Cyclic-Schottky strata of Schottky space

TL;DR

This paper investigates the connectivity properties of cyclic-Schottky strata within Schottky space, focusing on cases where the index p of the normal subgroup is at least 3.

Contribution

It extends the understanding of the structure and connectivity of cyclic-Schottky strata for higher index p in Schottky space.

Findings

Connectedness of F(g,2;t,r,s) is known.

The paper studies the connectivity of F(g,p;t,r,s) for p ≥ 3.

Abstract

Schottky space ${\mathcal S}_{g}$, where $g \geq 2$ is an integer, is a connected complex orbifold of dimension $3(g-1)$; it provides a parametrization of the ${\rm PSL}_{2}({\mathbb C})$-conjugacy classes of Schottky groups $\Gamma$ of rank $g$. The branch locus ${\mathcal B}_{g} \subset {\mathcal S}_{g}$, consisting of those conjugacy classes of Schottky groups being a finite index proper normal subgroup of some Kleinian group, is known to be connected.
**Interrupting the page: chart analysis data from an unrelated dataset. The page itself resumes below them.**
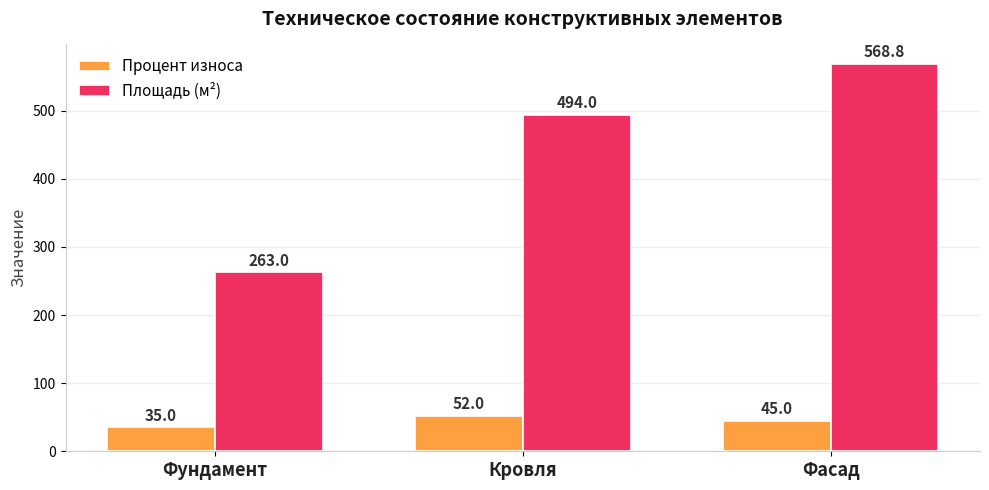

Between Фундамент and Кровля, which series saw the biggest shift?

Площадь (м²)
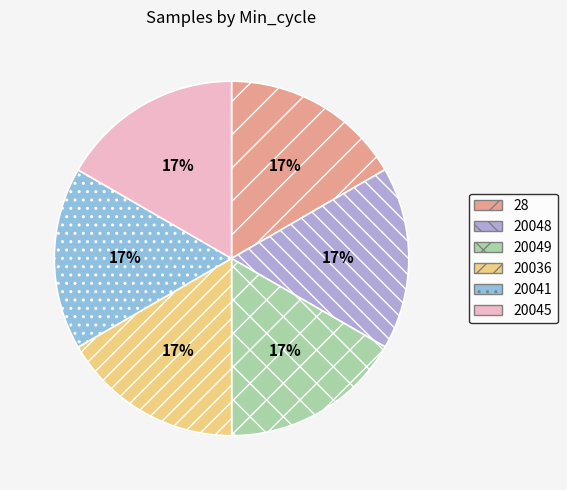

To the nearest percent, what is the average slice percentage?

17%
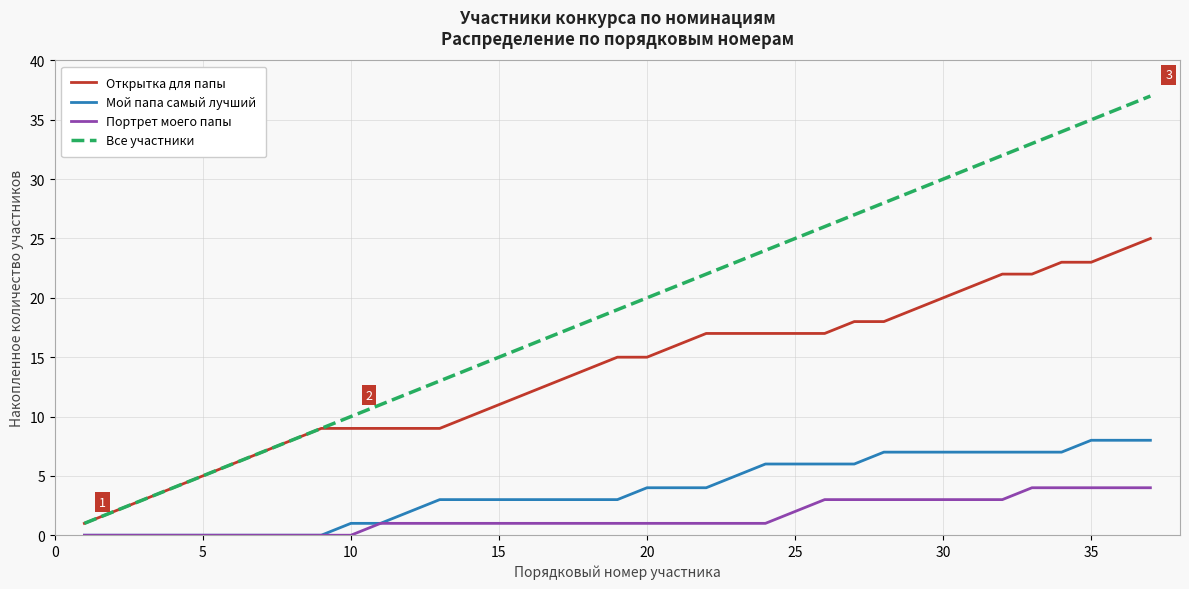

Which series has the largest range (max minus min)?

Все участники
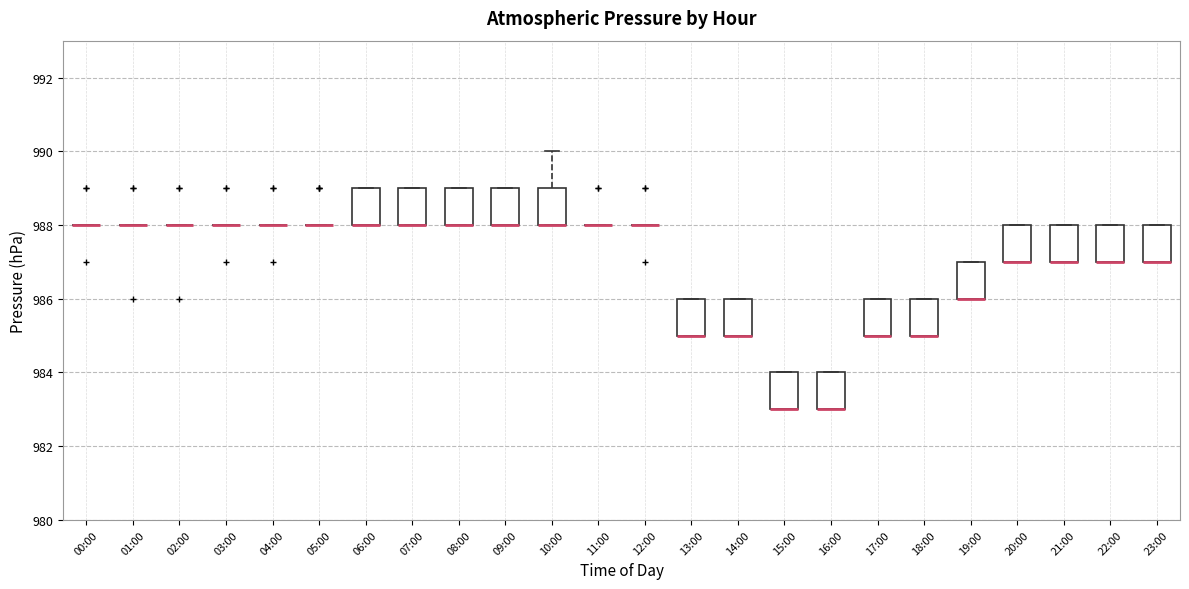

Reading left to right, transcribe this box plot: for each box, give where its median line is, the range the box spans, and where its two whiskers end, as read against the y-axis. The values are not printed on the chart, so give them approximately, as read against the axis.

00:00: box collapsed to a line at 988, whiskers 988 to 988
01:00: box collapsed to a line at 988, whiskers 988 to 988
02:00: box collapsed to a line at 988, whiskers 988 to 988
03:00: box collapsed to a line at 988, whiskers 988 to 988
04:00: box collapsed to a line at 988, whiskers 988 to 988
05:00: box collapsed to a line at 988, whiskers 988 to 988
06:00: median 988 (drawn on the box's lower edge), box 988 to 989, whiskers 988 to 989
07:00: median 988 (drawn on the box's lower edge), box 988 to 989, whiskers 988 to 989
08:00: median 988 (drawn on the box's lower edge), box 988 to 989, whiskers 988 to 989
09:00: median 988 (drawn on the box's lower edge), box 988 to 989, whiskers 988 to 989
10:00: median 988 (drawn on the box's lower edge), box 988 to 989, whiskers 988 to 990
11:00: box collapsed to a line at 988, whiskers 988 to 988
12:00: box collapsed to a line at 988, whiskers 988 to 988
13:00: median 985 (drawn on the box's lower edge), box 985 to 986, whiskers 985 to 986
14:00: median 985 (drawn on the box's lower edge), box 985 to 986, whiskers 985 to 986
15:00: median 983 (drawn on the box's lower edge), box 983 to 984, whiskers 983 to 984
16:00: median 983 (drawn on the box's lower edge), box 983 to 984, whiskers 983 to 984
17:00: median 985 (drawn on the box's lower edge), box 985 to 986, whiskers 985 to 986
18:00: median 985 (drawn on the box's lower edge), box 985 to 986, whiskers 985 to 986
19:00: median 986 (drawn on the box's lower edge), box 986 to 987, whiskers 986 to 987
20:00: median 987 (drawn on the box's lower edge), box 987 to 988, whiskers 987 to 988
21:00: median 987 (drawn on the box's lower edge), box 987 to 988, whiskers 987 to 988
22:00: median 987 (drawn on the box's lower edge), box 987 to 988, whiskers 987 to 988
23:00: median 987 (drawn on the box's lower edge), box 987 to 988, whiskers 987 to 988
If $[\Gamma] \in {\mathcal B}_{g}$, then there is a Kleinian group $K$ containing $\Gamma$ as a normal subgroup of index some prime integer $p \geq 2$. The structural description, in terms of Klein-Maskit Combination Theorems, of such a group $K$ is completely determined by a triple $(t,r,s)$, where $t,r,s \geq 0$ are integers such that $g=p(t+r+s-1)+1-r$. For each such a tuple $(g,p;t,r,s)$ there is a corresponding cyclic-Schottky stratum $F(g,p;t,r,s) \subset {\mathcal B}_{g}$. It is known that $F(g,2;t,r,s)$ is connected.In this paper, for $p \geq 3$, we study the connectivity of these $F(g,p;t,r,s)$.